Whether Herodotus is guilty of conflation with Thebes, he is not I don’t think, confused about the symbolic difference with Babylon, and it is at least clear that it is not to Babylon that Perseus drags (or triumphantly bears) the Gorgon’s head. To the contrary, Herdotus records that it was brought from Libya (by Perseus) to Egypt and more particularly to Khemmis as the Greeks called it, (but Akhmim in the local language), and Herodotus recounts there is a certain disdain among the Egyptians for Greek customs (and all other customs that are not their own, although in saying this, Herodotus, at least in translation, uses the Greek name where he should rightly use the Egyptian). And although this is a very wide point it is also true that there is a certain disdain among those who share familial links for outsiders, and yet this is the premise on which genealogies are built, dependent on the acquisition of new lines to propel the whole forward.

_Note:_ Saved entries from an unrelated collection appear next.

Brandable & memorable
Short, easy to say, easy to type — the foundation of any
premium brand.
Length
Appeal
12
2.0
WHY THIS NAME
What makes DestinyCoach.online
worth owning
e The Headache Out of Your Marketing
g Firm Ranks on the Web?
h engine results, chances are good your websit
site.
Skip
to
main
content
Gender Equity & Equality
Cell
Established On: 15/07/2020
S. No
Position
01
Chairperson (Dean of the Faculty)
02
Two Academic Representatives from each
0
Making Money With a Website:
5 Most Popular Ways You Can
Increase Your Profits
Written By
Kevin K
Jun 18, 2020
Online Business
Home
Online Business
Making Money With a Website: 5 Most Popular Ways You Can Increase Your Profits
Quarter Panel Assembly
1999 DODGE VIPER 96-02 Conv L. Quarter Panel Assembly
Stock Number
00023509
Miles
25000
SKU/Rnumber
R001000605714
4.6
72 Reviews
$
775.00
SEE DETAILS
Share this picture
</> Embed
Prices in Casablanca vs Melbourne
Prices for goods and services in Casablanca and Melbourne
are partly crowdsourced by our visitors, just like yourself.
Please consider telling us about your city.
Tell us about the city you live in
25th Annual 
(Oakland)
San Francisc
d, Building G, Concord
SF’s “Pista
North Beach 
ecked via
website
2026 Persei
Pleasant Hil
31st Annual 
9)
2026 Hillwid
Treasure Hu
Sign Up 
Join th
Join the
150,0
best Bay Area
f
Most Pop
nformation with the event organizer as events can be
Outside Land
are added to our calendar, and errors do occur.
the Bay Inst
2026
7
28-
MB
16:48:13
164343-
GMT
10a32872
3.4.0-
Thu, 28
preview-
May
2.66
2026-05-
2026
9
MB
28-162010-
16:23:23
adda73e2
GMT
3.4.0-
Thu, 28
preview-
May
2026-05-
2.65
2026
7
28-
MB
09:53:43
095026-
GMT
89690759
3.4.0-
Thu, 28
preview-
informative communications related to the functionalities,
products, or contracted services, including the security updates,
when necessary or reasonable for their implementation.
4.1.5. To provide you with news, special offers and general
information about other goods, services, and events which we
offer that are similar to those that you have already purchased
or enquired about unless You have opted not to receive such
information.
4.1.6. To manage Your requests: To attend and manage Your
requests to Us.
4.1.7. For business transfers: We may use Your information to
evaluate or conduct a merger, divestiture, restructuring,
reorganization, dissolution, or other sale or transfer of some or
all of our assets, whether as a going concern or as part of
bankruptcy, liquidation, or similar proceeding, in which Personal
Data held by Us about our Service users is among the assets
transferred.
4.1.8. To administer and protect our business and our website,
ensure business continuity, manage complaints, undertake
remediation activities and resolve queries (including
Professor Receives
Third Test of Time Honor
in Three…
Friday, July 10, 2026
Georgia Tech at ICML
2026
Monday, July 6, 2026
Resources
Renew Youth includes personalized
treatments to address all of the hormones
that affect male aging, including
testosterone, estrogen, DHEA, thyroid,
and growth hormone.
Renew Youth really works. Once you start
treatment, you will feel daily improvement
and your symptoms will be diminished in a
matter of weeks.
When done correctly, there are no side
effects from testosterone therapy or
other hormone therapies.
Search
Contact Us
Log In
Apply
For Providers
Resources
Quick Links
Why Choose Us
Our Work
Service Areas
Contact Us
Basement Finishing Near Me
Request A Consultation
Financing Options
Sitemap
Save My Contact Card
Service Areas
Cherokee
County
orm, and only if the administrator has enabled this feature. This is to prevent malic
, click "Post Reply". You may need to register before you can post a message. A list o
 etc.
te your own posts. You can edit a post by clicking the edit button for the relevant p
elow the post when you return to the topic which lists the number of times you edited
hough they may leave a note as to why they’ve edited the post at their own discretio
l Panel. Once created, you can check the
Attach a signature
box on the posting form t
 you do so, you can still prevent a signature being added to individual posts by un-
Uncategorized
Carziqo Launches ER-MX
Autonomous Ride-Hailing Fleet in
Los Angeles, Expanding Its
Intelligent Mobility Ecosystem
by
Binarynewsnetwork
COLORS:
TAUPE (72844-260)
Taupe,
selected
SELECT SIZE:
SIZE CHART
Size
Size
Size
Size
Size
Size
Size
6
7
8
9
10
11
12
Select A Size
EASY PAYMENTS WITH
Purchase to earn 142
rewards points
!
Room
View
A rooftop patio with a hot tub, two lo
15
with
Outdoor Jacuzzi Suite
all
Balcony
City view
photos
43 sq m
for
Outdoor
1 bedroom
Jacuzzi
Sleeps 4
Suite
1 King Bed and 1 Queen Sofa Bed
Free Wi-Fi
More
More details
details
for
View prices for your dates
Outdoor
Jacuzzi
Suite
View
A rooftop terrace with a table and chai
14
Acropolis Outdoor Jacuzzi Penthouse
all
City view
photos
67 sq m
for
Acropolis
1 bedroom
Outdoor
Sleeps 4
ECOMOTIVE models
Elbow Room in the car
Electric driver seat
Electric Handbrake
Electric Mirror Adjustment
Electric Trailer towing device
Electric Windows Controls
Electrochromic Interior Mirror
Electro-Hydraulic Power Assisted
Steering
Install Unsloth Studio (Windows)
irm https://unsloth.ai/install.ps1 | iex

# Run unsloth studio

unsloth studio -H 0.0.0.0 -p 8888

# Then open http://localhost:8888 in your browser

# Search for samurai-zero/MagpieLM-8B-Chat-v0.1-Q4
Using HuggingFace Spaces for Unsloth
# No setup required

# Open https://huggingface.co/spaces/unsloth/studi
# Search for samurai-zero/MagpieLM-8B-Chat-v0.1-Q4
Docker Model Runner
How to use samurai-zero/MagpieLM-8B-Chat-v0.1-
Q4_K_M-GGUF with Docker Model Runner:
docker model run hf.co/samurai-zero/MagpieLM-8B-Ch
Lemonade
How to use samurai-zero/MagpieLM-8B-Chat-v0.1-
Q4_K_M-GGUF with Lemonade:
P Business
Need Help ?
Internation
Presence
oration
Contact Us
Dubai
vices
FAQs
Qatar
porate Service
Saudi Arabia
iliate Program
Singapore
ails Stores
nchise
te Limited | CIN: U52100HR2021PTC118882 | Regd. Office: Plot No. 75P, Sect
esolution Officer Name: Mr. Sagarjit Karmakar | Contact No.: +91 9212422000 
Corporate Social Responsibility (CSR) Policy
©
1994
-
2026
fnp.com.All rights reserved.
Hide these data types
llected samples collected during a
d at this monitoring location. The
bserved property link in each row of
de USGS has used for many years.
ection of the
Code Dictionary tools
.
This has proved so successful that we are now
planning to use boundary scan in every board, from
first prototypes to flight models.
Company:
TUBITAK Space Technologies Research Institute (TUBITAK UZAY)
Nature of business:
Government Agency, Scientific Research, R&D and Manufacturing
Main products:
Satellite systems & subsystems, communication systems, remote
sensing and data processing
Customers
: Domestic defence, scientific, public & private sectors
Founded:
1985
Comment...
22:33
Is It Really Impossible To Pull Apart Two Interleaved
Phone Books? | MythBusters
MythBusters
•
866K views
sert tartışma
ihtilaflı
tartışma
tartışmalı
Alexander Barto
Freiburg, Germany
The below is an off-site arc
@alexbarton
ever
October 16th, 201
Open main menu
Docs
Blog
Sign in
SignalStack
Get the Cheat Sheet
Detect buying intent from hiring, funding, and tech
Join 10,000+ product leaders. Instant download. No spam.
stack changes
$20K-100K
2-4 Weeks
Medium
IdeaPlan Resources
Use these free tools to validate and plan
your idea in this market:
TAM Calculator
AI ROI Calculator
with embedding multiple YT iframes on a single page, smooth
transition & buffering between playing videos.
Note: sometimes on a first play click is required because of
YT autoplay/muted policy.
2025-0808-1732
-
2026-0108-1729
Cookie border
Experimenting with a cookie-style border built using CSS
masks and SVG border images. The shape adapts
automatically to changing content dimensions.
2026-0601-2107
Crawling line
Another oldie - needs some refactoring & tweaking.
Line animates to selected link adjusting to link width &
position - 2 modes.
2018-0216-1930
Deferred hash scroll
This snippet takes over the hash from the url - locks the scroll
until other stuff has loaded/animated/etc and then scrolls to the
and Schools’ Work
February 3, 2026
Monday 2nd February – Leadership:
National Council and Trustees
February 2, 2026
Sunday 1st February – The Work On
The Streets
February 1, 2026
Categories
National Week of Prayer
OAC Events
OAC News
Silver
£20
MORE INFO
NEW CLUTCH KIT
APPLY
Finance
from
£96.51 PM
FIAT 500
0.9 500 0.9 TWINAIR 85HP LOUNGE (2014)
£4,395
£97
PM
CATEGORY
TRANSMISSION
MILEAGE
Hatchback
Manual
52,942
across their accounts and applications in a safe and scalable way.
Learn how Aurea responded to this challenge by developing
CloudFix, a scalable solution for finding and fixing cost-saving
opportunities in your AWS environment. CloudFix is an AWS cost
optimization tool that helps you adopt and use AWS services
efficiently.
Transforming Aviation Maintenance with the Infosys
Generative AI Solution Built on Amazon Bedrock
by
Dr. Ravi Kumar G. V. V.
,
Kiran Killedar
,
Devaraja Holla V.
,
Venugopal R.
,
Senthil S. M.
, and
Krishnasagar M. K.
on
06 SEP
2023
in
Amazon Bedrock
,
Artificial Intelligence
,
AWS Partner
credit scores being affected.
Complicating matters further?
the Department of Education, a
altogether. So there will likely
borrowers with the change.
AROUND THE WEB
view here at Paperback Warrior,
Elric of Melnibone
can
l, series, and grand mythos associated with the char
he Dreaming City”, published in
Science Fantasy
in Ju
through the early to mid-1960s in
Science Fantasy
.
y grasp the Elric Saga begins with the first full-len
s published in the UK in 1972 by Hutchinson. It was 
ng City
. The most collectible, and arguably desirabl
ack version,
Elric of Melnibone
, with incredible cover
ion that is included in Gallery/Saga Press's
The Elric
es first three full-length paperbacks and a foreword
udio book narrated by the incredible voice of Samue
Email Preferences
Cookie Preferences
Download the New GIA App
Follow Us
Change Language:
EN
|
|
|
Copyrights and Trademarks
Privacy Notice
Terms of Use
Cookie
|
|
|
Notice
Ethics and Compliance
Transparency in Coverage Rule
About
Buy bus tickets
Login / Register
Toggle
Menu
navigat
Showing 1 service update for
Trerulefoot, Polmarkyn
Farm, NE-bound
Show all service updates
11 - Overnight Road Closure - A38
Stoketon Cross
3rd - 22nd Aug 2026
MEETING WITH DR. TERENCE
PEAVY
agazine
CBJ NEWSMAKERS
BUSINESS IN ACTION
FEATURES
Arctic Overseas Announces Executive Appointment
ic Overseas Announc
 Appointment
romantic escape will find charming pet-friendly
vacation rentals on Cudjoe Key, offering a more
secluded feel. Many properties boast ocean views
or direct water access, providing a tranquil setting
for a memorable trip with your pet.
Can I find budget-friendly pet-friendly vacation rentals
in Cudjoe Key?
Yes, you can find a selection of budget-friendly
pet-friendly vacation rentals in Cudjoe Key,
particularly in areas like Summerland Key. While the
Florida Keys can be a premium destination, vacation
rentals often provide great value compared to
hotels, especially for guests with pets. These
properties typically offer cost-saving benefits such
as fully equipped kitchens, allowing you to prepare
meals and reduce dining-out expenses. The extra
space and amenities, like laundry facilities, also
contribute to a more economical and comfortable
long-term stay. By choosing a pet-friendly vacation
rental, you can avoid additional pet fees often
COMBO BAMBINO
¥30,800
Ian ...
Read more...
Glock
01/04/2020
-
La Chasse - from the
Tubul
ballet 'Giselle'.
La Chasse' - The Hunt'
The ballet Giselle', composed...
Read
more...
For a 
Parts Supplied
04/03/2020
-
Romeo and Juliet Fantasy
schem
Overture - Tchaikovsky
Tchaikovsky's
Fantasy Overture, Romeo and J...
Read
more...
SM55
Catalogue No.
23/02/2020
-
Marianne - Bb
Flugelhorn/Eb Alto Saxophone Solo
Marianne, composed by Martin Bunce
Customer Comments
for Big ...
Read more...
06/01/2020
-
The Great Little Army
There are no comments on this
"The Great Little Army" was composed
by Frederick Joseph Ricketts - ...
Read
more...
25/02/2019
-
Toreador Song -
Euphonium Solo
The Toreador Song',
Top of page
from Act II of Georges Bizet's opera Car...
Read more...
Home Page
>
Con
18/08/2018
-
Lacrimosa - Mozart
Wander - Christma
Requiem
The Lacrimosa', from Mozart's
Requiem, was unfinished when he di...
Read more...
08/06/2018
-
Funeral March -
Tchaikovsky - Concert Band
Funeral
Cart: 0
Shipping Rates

If a deceased relative, who appears as some gruesome harbinger in dreams, can teach us anything about the vilification of women, it is perhaps that quite separately to any individual attributes, they are prone to vilification. And while I have no deep or lasting impression of this relative – beyond the intimations that always preceded her in life, beyond the chilly air that attended her entrance to any room we shared, beyond the trickle of anecdotes and apocryphal stories with a spirit of truth about them – it is that whatever her faults, it is no small thing to walk through ones adult life as a woman who married out, and who it would seem, did not particularly aspire to being gathered in. And I am conscious also of Harrison’s observation on ritual objects (which come first) and for which the monster is later invented (to account for it), such that the monstrous also offers a kind of life to a mask, and in so doing extends a mortal permanence to (for instance) the Medusa as face, yawning across millennia.